You miss one day of news and you’re in a different reality. The fascist regime is good at speed and erasure of memory. Add the speed of machines to the genocidal fury of people’s worst instincts, and history is made instead of being forgotten. Making history requires blood, indifferent of causes. The Trump regime has until now required symbolic sacrifices, but it has now transitioned to the murder of protesters and outright war on memory.
It took me one week in 1991 to miss the Russian revolution that deposed Gorbachev and demolished the Berlin Wall. I was at a retreat at the Omega Institute in Rhinebeck, New York, hoping to wash out all the evil juju that stuck to me when I covered that history for the news media. Omega used meditation, yoga, saunas, massage and chanting to keep out the outside world. It was great. That week I missed the Russian revolution in the same place that Rip Van Winkle slept and missed the American revolution.
We don’t have that luxury. Retreats are luxuries now, and they are on the side of fascism. What does missing the horror mean now? Your flesh body against the machine. The machine isn’t just tanks and guns, like it was in the 20th century. It is also the fastest disinformation machine in a history that is falsified the moment it happens. Words and images change sides the second they are uttered. The ears and the eyes no longer hear and see what they hear and see. The algorithms move faster than our senses, truth and propaganda have become indistinguishable because the machine works for an antihuman ideology.
I lived under the authoritarian regime that people resisted only through fables. Recalling those times, a Romanian journalist, Horia Ghibutiu, called that brand of resistance to the Communist regime “asopic,” meaning that Aesop wrote about animals to point to the evils of men. Say “wolf” and you mean “tyrant.” Ghibutiu proposes that algorithms could work the same way, if they create inexistent events to move the masses of their followers away from censored language. The phrase “musical festival,” for example, would mean “mass demonstration.”

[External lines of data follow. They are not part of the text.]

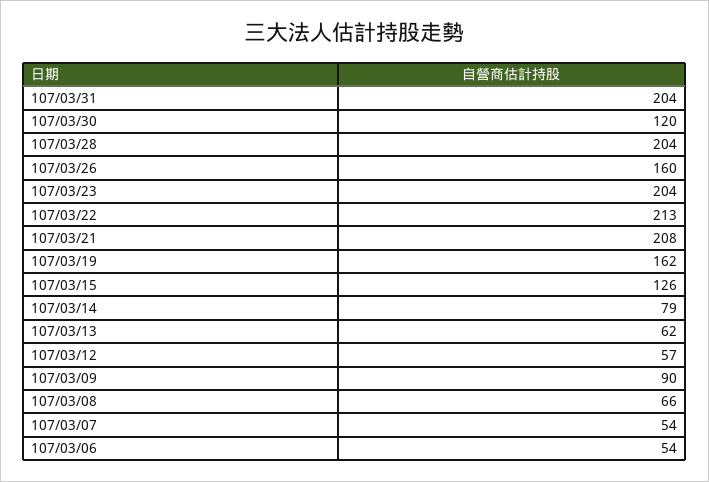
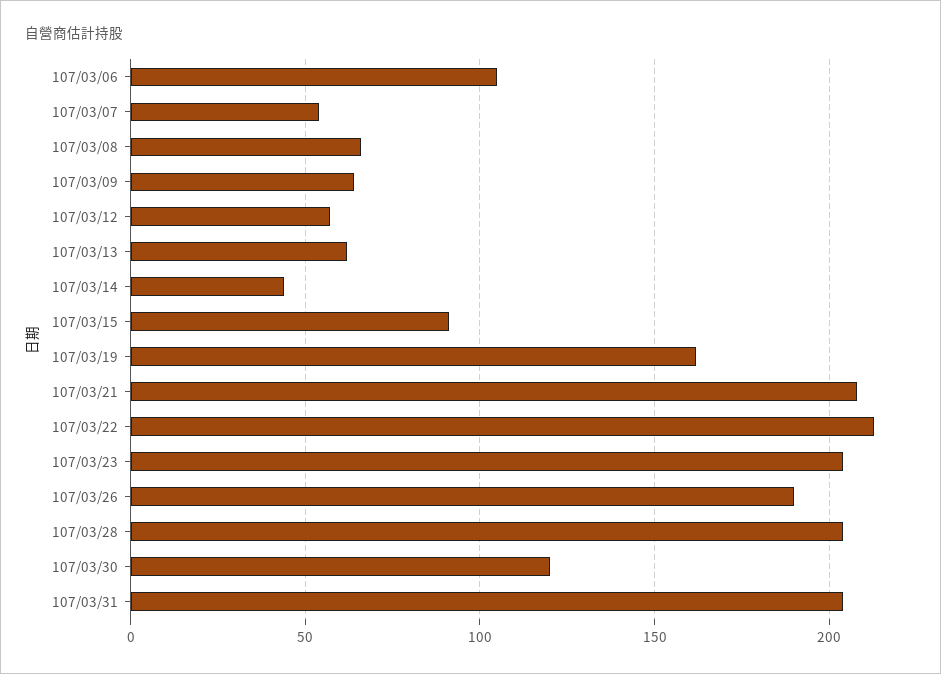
  {
    "107/03/31": 204,
    "107/03/30": 120,
    "107/03/28": 204,
-   "107/03/26": 160,
+   "107/03/26": 190,
    "107/03/23": 204,
    "107/03/22": 213,
    "107/03/21": 208,
    "107/03/19": 162,
-   "107/03/15": 126,
+   "107/03/15": 90,
-   "107/03/14": 79,
+   "107/03/14": 45,
    "107/03/13": 62,
    "107/03/12": 57,
-   "107/03/09": 90,
+   "107/03/09": 65,
    "107/03/08": 66,
    "107/03/07": 54,
-   "107/03/06": 54
+   "107/03/06": 105
  }

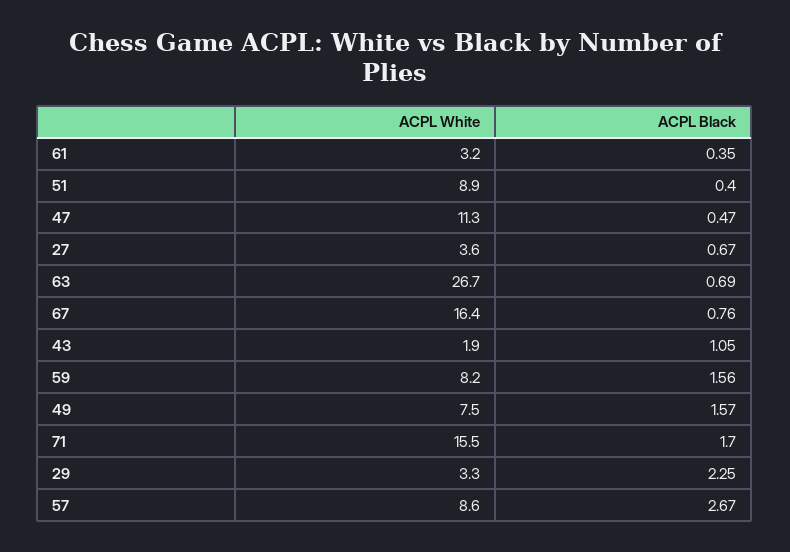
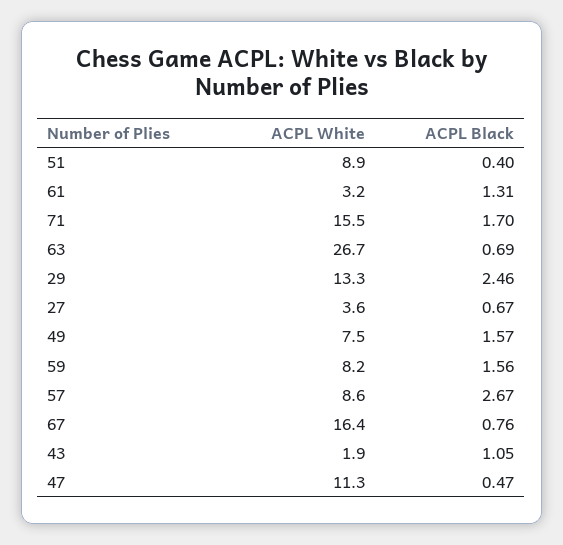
  {
    "ACPL White": {
      "61": 3.2,
      "51": 8.9,
      "47": 11.3,
      "27": 3.6,
      "63": 26.7,
      "67": 16.4,
      "43": 1.9,
      "59": 8.2,
      "49": 7.5,
      "71": 15.5,
-     "29": 3.3,
+     "29": 13.3,
      "57": 8.6
    },
    "ACPL Black": {
-     "61": 0.35,
+     "61": 1.31,
      "51": 0.4,
      "47": 0.47,
      "27": 0.67,
      "63": 0.69,
      "67": 0.76,
      "43": 1.05,
      "59": 1.56,
      "49": 1.57,
      "71": 1.7,
-     "29": 2.25,
+     "29": 2.46,
      "57": 2.67
    }
  }

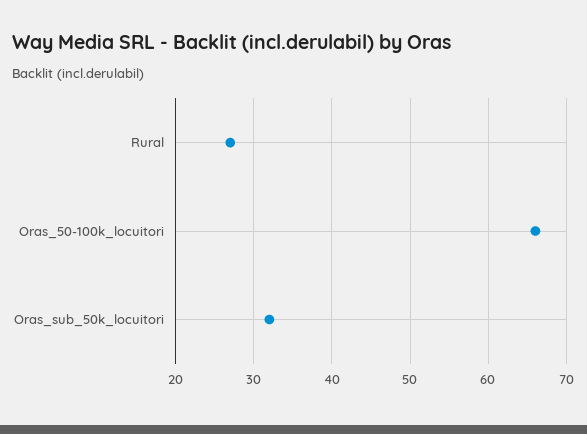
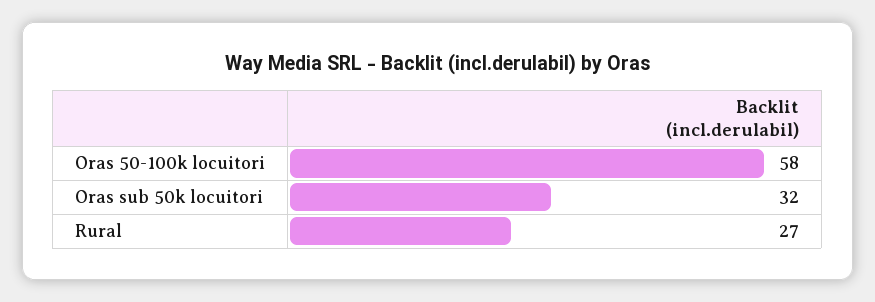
  {
    "Rural": 27,
-   "Oras_50-100k_locuitori": 66,
+   "Oras_50-100k_locuitori": 58,
    "Oras_sub_50k_locuitori": 32
  }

This is an old and tried trick for Black Americans who resisted and confused racism by changing the meaning of widely used words. For those resisters, “bad” meant “good.”
Translating that for a fast machine programmed to use words in any way their owners want has made those end-of-the-20th-century tactics quaint. Aesop is quaint as well, because the age of words has ended, and the anthropomorphized animals are now endangered species.
The Omega Institute in Rhinebeck, New York, where Rip van Winkle slept and missed the American Revolution, is palliative. The gurgling milk of the oligarchy soothed my restless psyche. The retreat wasn’t cheap. People were paying dearly to stay away by using yoga and astrology, meditation, reading the tarot and studying each other’s auras.
We don’t have the same luxury, no matter how much we would like to. The old magic of retreats will not stop the machine. Only our flesh bodies can. Lenin and Chernyshevsky’s question “What Is To Be Done?” rears its head again.
Unfortunately, we know what the answer was then. What is it now?